Despite global progress, we cannot rest while poverty and inequality stalk the developing world, writes Nelson Mandela
In Johannesburg, this week, in the warm company of friends like Nadine Gordimer, I became an Amnesty International Ambassador of Conscience.
It was a joy for me to receive this honour from the members of the world's largest human rights movement. It was heartening, too, that the award is inspired by great Irish writer Seamus Heaney's poem, From the Republic of Conscience, which reminds us all of our duty:
Their embassies, he said, were everywhere but operated independently and no ambassador would ever be relieved.
Like Amnesty International, I have been struggling for justice and human rights for long years. I have retired from public life now. But as long as injustice and inequality persist in our world, none of us can truly rest.
We must become stronger still.
Through the work of the Nelson Mandela Foundation, the Nelson Mandela Children's Fund, and the Mandela Rhodes Foundation, I am continuing my struggle for human rights. These three charitable institutions operating in my name are tasked with continuing my work in important areas I have been concerned with throughout my life: children and youth; memory and dialogue; and building new generations of ethical leaders.
It is my wish that this award can help all activists around the world to shine their candle of hope for the forgotten prisoners of poverty. Like slavery and apartheid, poverty is not natural. It is people who have made poverty and tolerated poverty, and it is people who will overcome it.
Overcoming poverty is not a gesture of charity. It is an act of justice. It is the protection of fundamental human rights. Everyone everywhere has the right to live with dignity - free from fear and oppression, free from hunger and thirst, and free to express themselves and associate at will.
Yet, in this new century, millions of people remain imprisoned, enslaved, and in chains.
Massive poverty and inequality are such terrible scourges of our times - times in which the world also boasts breathtaking advances in science, technology, industry and wealth accumulation.
While poverty persists, there is no true freedom.
Amnesty International is right to stand up against the rights violations that drive and deepen poverty.
People living in poverty have the least access to power to shape policies - to shape their future. But they have the right to a voice. They must not be made to sit in silence as "development" happens around them, at their expense. True development is impossible without the participation of those concerned.
Take the right to housing. Three million people in Africa have been evicted since the turn of the century from informal settlements.
We have also seen in Africa the scourge of HIV/Aids decimating the lives of our people, especially those living in poverty. All of us - rich and poor, governments, companies and individuals - share the responsibility to ensure everyone has access to information, means of prevention and treatment.

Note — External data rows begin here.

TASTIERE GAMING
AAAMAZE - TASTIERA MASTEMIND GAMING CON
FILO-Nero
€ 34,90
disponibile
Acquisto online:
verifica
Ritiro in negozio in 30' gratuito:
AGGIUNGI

And our starting point must be respect for individuals' rights.
We know that it is the already-marginalised who are most affected by HIV/Aids. And we know that within this group, women are marginalised yet more and bear the most significant burden. As daughters, mothers, sisters and grandmothers, every day they experience and live out the reality of this pandemic.
Women are also being killed by other preventable causes. One woman dies every minute from a death relating to pregnancy. And where do almost all these women live? In the developing world - in poverty.
Amnesty International is working to make rights real for women. Through its work on poverty, and through its campaigning against the violence they face.
Women and girls need safe environments to learn and to work. At the moment, discrimination and violence exacerbate their lack of access to the very tools they need to make their own rights a reality.
If girls do not have a safe and non-discriminatory environment to pursue education or gain employment, the consequences reverberate throughout their lives, denying them the choice and freedoms we take for granted.
Women and girls living in abusive relationships, for example, are unable to flee the violence because they are financially dependent on their abusers.
This balance of power, and the broader one it represents, must be shifted.
I have spoken before about the need for a "turning point". I see this Ambassador of Conscience Award as one more step towards that turning point. In her generous speech, Nadine Gordimer reflected on a conversation she and I had in 1998. She reminded us of what I said then: "What I want to see is an environment where the young people of our country have a real chance to develop the inherent possibilities they have to create a better life for themselves . . . That is what development is about."
If all human rights activists around the world believe this, and act on this, and get others to believe, we will have our turning point.
This is an adaptation of remarks by Nelson Mandela on the occasion of him becoming an Amnesty International Ambassador of Conscience.